On tolerance - "The three-year-old (as somebody said about Homer) praises everything: the falling leaves, the gum-wrapper, the shout from the football field, the bookchute in front of the library. He was perhaps foolish in wanting to be the garbagecollector; has he done better by becoming the teller in the bank? We won't be understanding about the problems of the junior executive, we'll get angry at him; the sociologist is sympathetic because he understands the laws that govern men; we expect men to rise above sociological law."

On the future of nuclear physics - "We suppose it's only our superstitious fantasy that one day all the better atomic physicists will be accused, like Dr. Oppenheimer, of committing political indiscretions, or will actually commit them, and so terminate their science."

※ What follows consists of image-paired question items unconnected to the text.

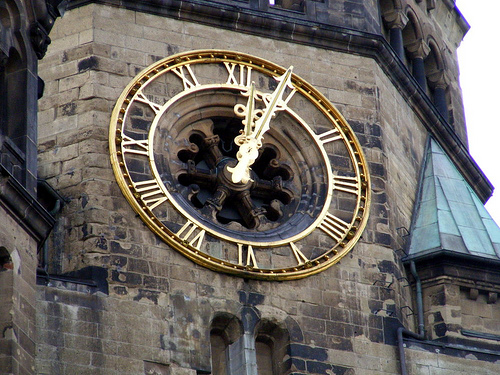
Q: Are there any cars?
A: No, there are no cars.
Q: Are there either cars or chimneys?
A: No, there are no cars or chimneys.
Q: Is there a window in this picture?
A: Yes, there is a window.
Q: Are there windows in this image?
A: Yes, there is a window.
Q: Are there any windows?
A: Yes, there is a window.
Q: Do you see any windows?
A: Yes, there is a window.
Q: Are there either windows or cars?
A: Yes, there is a window.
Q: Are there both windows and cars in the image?
A: No, there is a window but no cars.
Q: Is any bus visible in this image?
A: No, there are no buses.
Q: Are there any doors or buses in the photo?
A: No, there are no buses or doors.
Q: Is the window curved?
A: Yes, the window is curved.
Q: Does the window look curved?
A: Yes, the window is curved.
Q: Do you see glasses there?
A: No, there are no glasses.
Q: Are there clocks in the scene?
A: Yes, there is a clock.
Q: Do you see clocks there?
A: Yes, there is a clock.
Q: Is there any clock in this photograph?
A: Yes, there is a clock.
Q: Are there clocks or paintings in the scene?
A: Yes, there is a clock.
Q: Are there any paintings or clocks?
A: Yes, there is a clock.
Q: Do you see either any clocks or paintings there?
A: Yes, there is a clock.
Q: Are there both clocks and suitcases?
A: No, there is a clock but no suitcases.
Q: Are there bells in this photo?
A: No, there are no bells.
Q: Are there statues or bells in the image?
A: No, there are no bells or statues.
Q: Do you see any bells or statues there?
A: No, there are no bells or statues.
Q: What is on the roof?
A: The clock is on the roof.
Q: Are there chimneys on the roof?
A: No, there is a clock on the roof.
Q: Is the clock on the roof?
A: Yes, the clock is on the roof.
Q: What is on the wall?
A: The clock is on the wall.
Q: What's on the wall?
A: The clock is on the wall.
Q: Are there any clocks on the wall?
A: Yes, there is a clock on the wall.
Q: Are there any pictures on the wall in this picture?
A: No, there is a clock on the wall.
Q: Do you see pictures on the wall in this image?
A: No, there is a clock on the wall.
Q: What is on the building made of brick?
A: The clock is on the building.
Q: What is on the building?
A: The clock is on the building.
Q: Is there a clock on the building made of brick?
A: Yes, there is a clock on the building.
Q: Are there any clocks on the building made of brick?
A: Yes, there is a clock on the building.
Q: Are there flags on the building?
A: No, there is a clock on the building.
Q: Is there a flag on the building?
A: No, there is a clock on the building.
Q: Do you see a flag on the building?
A: No, there is a clock on the building.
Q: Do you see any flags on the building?
A: No, there is a clock on the building.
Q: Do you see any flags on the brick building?
A: No, there is a clock on the building.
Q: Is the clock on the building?
A: Yes, the clock is on the building.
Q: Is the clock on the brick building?
A: Yes, the clock is on the building.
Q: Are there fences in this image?
A: No, there are no fences.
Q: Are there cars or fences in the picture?
A: No, there are no fences or cars.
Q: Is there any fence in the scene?
A: No, there are no fences.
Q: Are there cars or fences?
A: No, there are no fences or cars.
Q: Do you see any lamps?
A: No, there are no lamps.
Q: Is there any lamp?
A: No, there are no lamps.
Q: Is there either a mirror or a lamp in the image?
A: No, there are no lamps or mirrors.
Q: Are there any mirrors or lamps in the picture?
A: No, there are no lamps or mirrors.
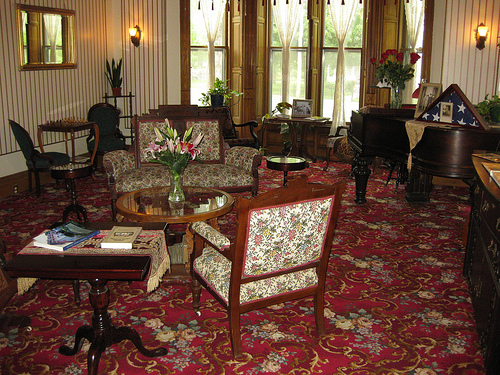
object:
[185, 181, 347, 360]
chair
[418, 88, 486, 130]
flag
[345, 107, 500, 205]
piano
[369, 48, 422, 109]
roses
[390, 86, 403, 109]
vase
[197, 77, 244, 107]
plant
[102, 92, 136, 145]
shelf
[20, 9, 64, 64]
mirror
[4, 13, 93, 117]
wall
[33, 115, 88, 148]
sidebar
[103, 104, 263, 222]
couch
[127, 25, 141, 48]
light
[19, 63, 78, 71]
frame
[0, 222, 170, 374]
wood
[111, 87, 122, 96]
pot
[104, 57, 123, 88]
greenery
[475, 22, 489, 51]
lights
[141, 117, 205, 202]
flowers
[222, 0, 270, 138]
curtains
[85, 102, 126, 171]
seat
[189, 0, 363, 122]
window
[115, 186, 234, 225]
board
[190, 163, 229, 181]
fabric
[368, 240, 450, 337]
floor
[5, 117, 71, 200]
seats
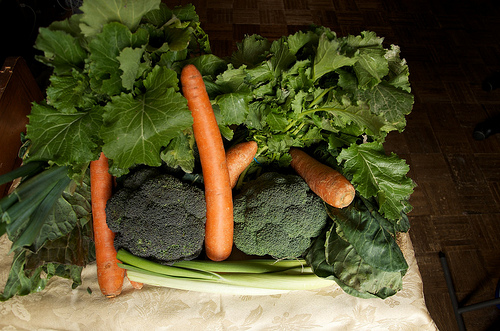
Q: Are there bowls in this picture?
A: No, there are no bowls.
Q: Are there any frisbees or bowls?
A: No, there are no bowls or frisbees.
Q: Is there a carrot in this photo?
A: Yes, there is a carrot.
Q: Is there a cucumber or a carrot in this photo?
A: Yes, there is a carrot.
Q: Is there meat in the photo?
A: No, there is no meat.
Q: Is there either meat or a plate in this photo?
A: No, there are no meat or plates.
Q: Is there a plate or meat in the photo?
A: No, there are no meat or plates.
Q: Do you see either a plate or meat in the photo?
A: No, there are no meat or plates.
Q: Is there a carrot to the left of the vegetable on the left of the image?
A: No, the carrot is to the right of the vegetable.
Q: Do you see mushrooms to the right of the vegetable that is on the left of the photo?
A: No, there is a carrot to the right of the vegetable.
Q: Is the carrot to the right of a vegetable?
A: Yes, the carrot is to the right of a vegetable.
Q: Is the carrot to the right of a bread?
A: No, the carrot is to the right of a vegetable.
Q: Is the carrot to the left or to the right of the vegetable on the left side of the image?
A: The carrot is to the right of the vegetable.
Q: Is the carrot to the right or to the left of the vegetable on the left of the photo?
A: The carrot is to the right of the vegetable.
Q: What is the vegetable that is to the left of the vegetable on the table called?
A: The vegetable is a carrot.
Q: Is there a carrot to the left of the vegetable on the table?
A: Yes, there is a carrot to the left of the vegetable.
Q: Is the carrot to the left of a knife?
A: No, the carrot is to the left of the vegetable.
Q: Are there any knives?
A: No, there are no knives.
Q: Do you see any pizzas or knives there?
A: No, there are no knives or pizzas.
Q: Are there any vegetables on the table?
A: Yes, there is a vegetable on the table.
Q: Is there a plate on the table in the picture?
A: No, there is a vegetable on the table.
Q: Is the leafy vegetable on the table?
A: Yes, the vegetable is on the table.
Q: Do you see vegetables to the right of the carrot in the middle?
A: Yes, there is a vegetable to the right of the carrot.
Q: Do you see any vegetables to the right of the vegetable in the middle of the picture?
A: Yes, there is a vegetable to the right of the carrot.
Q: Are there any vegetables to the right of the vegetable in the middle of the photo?
A: Yes, there is a vegetable to the right of the carrot.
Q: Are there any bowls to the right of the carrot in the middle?
A: No, there is a vegetable to the right of the carrot.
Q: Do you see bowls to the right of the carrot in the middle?
A: No, there is a vegetable to the right of the carrot.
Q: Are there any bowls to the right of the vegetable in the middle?
A: No, there is a vegetable to the right of the carrot.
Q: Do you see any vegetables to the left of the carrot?
A: Yes, there is a vegetable to the left of the carrot.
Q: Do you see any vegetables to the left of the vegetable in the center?
A: Yes, there is a vegetable to the left of the carrot.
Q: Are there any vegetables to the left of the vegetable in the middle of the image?
A: Yes, there is a vegetable to the left of the carrot.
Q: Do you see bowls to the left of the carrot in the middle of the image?
A: No, there is a vegetable to the left of the carrot.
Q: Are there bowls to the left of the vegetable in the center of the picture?
A: No, there is a vegetable to the left of the carrot.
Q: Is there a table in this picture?
A: Yes, there is a table.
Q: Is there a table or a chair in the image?
A: Yes, there is a table.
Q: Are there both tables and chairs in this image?
A: No, there is a table but no chairs.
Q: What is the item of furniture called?
A: The piece of furniture is a table.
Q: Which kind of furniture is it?
A: The piece of furniture is a table.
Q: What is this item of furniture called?
A: This is a table.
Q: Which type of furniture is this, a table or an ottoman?
A: This is a table.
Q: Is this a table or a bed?
A: This is a table.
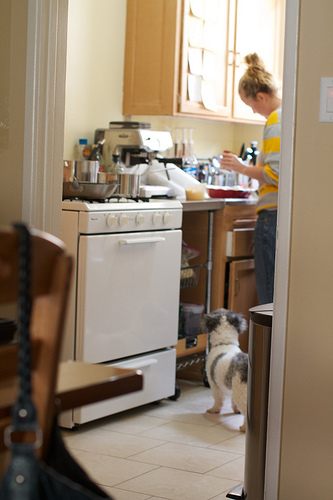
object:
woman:
[220, 52, 281, 306]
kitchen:
[0, 1, 333, 497]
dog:
[202, 303, 249, 435]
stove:
[61, 198, 184, 428]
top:
[255, 108, 282, 215]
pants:
[253, 210, 275, 307]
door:
[72, 230, 181, 369]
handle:
[119, 235, 168, 246]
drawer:
[72, 346, 177, 428]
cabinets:
[122, 0, 284, 128]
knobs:
[106, 215, 120, 232]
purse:
[5, 220, 114, 499]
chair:
[0, 223, 75, 466]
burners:
[64, 194, 152, 206]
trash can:
[235, 301, 278, 499]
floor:
[61, 374, 247, 499]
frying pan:
[64, 176, 121, 200]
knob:
[135, 212, 149, 228]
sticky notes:
[185, 1, 226, 115]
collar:
[208, 338, 241, 350]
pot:
[96, 168, 143, 200]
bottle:
[74, 137, 90, 161]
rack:
[176, 196, 223, 401]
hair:
[235, 49, 284, 98]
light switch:
[318, 77, 333, 120]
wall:
[263, 0, 332, 499]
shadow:
[160, 408, 246, 446]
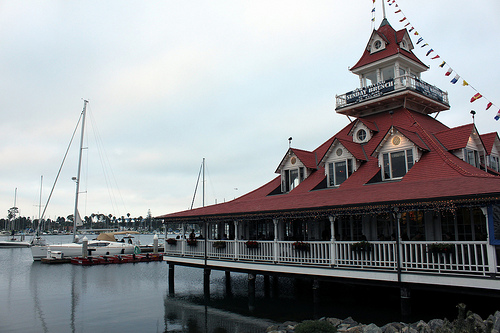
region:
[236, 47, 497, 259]
This is a building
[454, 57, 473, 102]
These are flags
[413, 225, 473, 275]
This is a picture of a plant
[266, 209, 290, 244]
This is a wooden bar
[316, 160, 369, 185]
This is a window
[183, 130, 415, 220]
These are three windows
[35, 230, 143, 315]
This is a harbor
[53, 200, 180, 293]
This is a sailboat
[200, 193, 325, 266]
This is a roof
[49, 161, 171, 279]
This is a white boat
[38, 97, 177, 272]
white sailboat in harbor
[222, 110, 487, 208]
red roof of building on right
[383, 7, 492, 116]
line hanging with flags on it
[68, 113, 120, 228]
mast on boat without sail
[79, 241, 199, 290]
wooden docks in harbor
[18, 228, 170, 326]
calm water under boats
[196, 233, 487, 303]
white rail on side of building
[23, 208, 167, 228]
dark trees off in distance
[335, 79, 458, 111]
small platform on building top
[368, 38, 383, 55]
small round window on top of building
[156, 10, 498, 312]
a building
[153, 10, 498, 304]
a building on the water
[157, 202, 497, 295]
the building has a wrap around white porch with railing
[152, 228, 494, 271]
flowers are hung on the railing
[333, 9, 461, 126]
a railing surrounds the peak of the roof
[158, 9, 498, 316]
the building is a restaurant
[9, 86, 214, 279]
boats are in the water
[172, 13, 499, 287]
the building has a steep red roof with multiple peaks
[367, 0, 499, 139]
flags are hanging from the top of the building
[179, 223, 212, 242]
a person is standing on the porch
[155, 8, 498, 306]
building on stilts on water in a harbor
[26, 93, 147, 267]
sailboat in water docked in a harbor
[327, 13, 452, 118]
top of a red building on the water in a harbor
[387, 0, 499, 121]
flags hanging on a red building on water in harbor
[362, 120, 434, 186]
side window with light on on a building in habor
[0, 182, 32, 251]
small sailboat docked in a harbor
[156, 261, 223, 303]
stilts holding a red building up in a harbor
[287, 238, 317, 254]
flower box on a rail on a building in a harbor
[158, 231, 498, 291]
railing on a red building in a harbor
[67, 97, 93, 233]
top pole of a sailboat docked in a harbor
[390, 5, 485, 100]
Pendants hanging from the building.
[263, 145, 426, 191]
Windows on the building.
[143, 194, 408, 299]
The building is off the water.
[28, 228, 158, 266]
Boat in the water.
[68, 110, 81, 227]
The boat has a sail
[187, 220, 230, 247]
People in the restaurant.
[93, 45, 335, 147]
The sky is clear and blue.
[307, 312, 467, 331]
Rocks on the shoreline.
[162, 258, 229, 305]
Poles in the water.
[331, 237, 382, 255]
Flowers on the gate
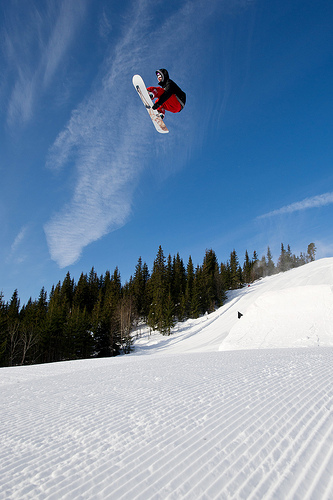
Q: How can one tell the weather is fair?
A: The sky is clear blue.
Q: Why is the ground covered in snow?
A: The season is winter.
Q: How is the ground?
A: Grooved.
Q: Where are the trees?
A: In the back.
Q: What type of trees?
A: Evergreen.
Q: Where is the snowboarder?
A: In the air.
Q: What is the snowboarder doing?
A: Jumping.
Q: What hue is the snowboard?
A: Orange and white.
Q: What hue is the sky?
A: Blue.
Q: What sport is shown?
A: Snowboarding.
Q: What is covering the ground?
A: Snow.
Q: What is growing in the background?
A: Trees.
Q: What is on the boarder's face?
A: Sunglasses.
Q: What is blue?
A: Sky.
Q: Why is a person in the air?
A: Person is snowboarding.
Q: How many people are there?
A: One.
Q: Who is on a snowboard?
A: A person.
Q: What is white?
A: Snowboard.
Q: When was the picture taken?
A: Daytime.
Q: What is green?
A: Trees.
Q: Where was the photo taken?
A: On the ski slope.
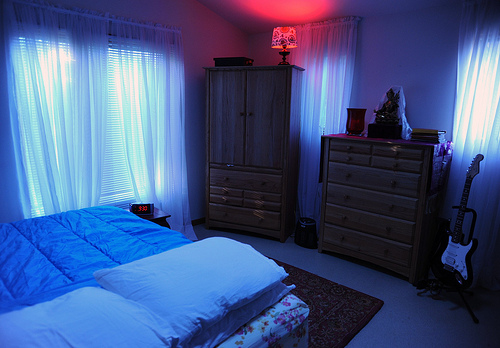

On how white men have treated North America - "We've converted our rivers into sewers and our forests into funnybooks; this is our boon from the Gods, everything we touch turns to garbage."

On the present generation in college - "There scuffs a senior in a midwest university; dimly he senses, and forever forgets, that his adviser was lying when he suggested that a major in Psychology would teach him more about people. With sticky palms he puts on his sincere flannel suit to be interviewed by the man from the rubber company; and, abandoning all hope, enters the front door of hell."

All this is strong stuff. Not everyone will like it. That's especially true since Mr. Brown shares with Emerson (and Thoreau) not only their ability to turn a phrase, but also their occasional tendency to be disorganized. And at his angriest he doesn't resemble Emerson at all, but instead writes like a classically educated beatnik.

The book is full of good things, though, and the best of them aim toward the greatest problem of our time how to keep men from dismembering this Earth we live on. As Mr. Brown says at the end of his preface, "It's a small planet, but there are those who love it."